My kupiliśmy w ubiegłym roku dom we Włodawie, podpiwniczony, z poddaszem użytkowym, z 6-arową działką za 235 k PLN. Dom bardzo zadbany od strony samej eksploatacji, zero fuck-upów, ale z drugiej strony jak na dzisiejsze standardy mocno niedoinwestowany. Na starcie wymieniłem wszystkie okna na trzyszybowe (większość była od nowości od 89', dobrej jakości, ale wg. standardu z tamtych lat + czynnik czasu). Dach - bardzo solidna więźba, ale pokrycie -eternit. Mury 1,5 pustaka, jak to się wtedy budowało, ale nieocieplone. Kocioł - wymieniony w chyba 2012 lub niedługo później (tabliczka znamionowa), ale śmieciuch. Elektryka niby bardzo porządna, ale dwużyłowa, czyli dla mnie kwalifikacja do wymiany (w gwiazdę se zrobię, a co

)
Osobiście jestem zachwycony, bo kredyt w ciul niski (bawimy się zresztą w nadpłacanie i już nieco obniżyliśmy sobie i tak przyzwoitą ratę), a dom nie ma żadnych z takich wad konstrukcyjnych, które powodują, że koszty wraz z remontem przewyższają nową inwestycję. Ale żeby upgrade'ować go do standardu jak u Ciebie, to nie wiem, czy w 350 k zł łącznie da radę, a bardzo wiele rzeczy robię sam.

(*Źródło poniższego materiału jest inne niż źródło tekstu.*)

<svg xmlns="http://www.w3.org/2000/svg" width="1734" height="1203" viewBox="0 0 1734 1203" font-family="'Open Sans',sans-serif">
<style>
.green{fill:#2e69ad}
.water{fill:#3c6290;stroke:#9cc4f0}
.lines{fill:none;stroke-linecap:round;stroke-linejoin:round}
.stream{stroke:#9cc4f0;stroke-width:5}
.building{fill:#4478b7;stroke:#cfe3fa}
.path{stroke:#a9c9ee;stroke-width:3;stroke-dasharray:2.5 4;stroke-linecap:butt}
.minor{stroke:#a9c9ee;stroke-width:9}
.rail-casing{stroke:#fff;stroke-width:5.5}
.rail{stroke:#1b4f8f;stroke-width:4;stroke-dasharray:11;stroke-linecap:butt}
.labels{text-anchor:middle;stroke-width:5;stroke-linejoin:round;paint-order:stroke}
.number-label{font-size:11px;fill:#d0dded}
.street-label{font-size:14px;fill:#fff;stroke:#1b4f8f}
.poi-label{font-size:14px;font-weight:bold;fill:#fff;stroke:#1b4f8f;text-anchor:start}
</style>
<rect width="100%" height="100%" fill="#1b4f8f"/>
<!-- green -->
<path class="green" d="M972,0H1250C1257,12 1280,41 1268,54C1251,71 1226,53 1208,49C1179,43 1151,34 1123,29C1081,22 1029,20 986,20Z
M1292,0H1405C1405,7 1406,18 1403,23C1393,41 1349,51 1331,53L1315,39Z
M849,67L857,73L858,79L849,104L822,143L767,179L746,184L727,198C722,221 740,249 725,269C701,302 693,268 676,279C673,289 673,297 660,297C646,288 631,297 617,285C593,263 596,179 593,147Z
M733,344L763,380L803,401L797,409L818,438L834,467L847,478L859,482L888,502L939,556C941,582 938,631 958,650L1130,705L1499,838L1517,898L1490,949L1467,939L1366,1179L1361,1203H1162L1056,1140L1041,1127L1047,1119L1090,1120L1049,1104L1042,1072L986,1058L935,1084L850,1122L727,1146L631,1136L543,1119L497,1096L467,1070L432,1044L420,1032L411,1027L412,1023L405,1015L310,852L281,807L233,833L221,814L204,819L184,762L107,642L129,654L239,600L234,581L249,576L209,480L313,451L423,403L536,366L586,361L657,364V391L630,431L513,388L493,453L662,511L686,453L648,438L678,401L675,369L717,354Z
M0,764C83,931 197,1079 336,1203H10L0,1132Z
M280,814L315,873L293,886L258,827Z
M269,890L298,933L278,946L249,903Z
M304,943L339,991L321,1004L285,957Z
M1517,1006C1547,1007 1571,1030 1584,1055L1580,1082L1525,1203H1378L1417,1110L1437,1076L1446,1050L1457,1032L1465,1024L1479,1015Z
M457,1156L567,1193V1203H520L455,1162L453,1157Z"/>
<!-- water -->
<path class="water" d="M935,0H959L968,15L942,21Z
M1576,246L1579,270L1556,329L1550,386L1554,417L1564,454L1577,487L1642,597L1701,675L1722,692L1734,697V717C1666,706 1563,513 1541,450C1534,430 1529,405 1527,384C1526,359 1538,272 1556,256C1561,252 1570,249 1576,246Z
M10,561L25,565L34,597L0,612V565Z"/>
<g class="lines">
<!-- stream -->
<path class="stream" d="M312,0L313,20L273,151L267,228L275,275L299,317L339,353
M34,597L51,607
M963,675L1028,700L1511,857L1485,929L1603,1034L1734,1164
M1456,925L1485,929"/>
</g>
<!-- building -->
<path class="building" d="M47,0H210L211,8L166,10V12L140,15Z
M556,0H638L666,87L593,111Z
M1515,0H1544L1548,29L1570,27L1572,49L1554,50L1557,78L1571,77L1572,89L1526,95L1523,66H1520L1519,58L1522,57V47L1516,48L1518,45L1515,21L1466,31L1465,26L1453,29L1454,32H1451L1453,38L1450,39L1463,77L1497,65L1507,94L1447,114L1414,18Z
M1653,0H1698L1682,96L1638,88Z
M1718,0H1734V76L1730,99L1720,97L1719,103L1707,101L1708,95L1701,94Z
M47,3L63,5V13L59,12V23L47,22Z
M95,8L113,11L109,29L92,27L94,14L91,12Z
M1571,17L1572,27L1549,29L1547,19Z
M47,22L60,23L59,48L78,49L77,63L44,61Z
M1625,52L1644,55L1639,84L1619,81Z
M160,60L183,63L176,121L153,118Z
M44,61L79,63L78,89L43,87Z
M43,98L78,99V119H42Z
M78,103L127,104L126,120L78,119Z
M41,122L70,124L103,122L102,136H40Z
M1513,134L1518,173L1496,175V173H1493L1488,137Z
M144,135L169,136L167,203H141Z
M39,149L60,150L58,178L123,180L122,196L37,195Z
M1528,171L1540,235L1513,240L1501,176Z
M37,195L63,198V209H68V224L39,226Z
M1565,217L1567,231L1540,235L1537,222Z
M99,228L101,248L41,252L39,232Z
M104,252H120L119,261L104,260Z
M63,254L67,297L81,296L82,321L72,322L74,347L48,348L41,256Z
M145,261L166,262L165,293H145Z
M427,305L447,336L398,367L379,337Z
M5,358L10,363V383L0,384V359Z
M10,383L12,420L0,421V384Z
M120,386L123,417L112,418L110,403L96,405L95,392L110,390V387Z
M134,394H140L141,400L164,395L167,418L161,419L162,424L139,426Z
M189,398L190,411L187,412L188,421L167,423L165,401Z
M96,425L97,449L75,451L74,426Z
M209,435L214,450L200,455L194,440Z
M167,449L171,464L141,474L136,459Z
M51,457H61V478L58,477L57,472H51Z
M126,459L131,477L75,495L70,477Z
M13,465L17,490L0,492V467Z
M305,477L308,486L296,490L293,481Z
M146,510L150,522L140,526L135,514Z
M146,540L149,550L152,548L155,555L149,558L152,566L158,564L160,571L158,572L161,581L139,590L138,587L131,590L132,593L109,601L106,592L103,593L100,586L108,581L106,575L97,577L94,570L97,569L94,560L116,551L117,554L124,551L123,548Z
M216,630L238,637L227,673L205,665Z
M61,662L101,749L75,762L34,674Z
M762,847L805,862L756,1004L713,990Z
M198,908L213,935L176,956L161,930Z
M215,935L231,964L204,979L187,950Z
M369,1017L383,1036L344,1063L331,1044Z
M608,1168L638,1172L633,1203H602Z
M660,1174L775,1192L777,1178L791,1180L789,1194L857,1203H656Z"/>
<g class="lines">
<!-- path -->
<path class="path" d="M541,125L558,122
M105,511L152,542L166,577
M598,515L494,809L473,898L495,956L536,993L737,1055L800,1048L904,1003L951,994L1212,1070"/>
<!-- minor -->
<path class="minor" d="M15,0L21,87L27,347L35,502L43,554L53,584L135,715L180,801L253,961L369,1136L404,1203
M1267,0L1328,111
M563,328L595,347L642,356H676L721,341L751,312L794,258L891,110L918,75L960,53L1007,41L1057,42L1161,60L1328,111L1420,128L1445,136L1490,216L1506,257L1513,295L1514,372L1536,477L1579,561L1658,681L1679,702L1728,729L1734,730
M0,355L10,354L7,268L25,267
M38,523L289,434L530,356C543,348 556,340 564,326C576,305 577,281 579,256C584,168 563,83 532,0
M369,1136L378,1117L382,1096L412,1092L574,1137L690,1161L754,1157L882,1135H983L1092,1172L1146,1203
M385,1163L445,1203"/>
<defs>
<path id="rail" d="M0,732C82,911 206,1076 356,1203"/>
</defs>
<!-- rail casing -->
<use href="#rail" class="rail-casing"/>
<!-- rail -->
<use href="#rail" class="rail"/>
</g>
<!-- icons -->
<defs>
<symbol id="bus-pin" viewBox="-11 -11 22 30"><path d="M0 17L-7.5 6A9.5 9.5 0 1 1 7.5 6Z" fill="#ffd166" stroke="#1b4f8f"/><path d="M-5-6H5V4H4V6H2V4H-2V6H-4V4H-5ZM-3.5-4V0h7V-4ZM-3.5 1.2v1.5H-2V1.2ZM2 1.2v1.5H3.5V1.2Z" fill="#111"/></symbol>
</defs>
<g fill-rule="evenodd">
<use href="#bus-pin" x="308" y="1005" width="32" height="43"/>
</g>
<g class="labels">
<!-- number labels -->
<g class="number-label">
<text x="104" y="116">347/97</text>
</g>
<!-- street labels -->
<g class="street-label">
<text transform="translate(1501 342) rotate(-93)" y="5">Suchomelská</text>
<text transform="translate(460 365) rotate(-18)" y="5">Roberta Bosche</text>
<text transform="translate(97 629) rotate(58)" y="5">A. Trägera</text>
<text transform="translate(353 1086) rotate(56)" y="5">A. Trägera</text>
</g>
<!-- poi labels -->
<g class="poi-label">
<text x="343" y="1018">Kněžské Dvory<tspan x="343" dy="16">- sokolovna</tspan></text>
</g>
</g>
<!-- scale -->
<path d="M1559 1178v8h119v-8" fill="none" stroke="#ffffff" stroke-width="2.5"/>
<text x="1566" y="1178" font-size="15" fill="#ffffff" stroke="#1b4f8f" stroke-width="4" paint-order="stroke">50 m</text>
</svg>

Oczywiście ceny są obecnie za wysokie, niech mi nikt nie mówi, że nie ma bańki na rynku nieruchomości. Budowlańcy zarabiają obecnie nieco za dużo w korelacji do innych branż (nie mam na myśli patologii z płaceniem robotnikom po 10 zł/h, tylko rzecz jasna ceny usług, w niektórych miastach to żart), ceny materiałów wydają mi się - mimo podwyżek - jeszcze w miarę rozsądne, ale już np. koszty działek to ewidentna spekulacja. Dodajcie zresztą do rynku mieszkania "inwestycyjne" (czyli cały ten obecny hype na pasywny dochód) i ceny z dnia na dzień spadają o 20-30%.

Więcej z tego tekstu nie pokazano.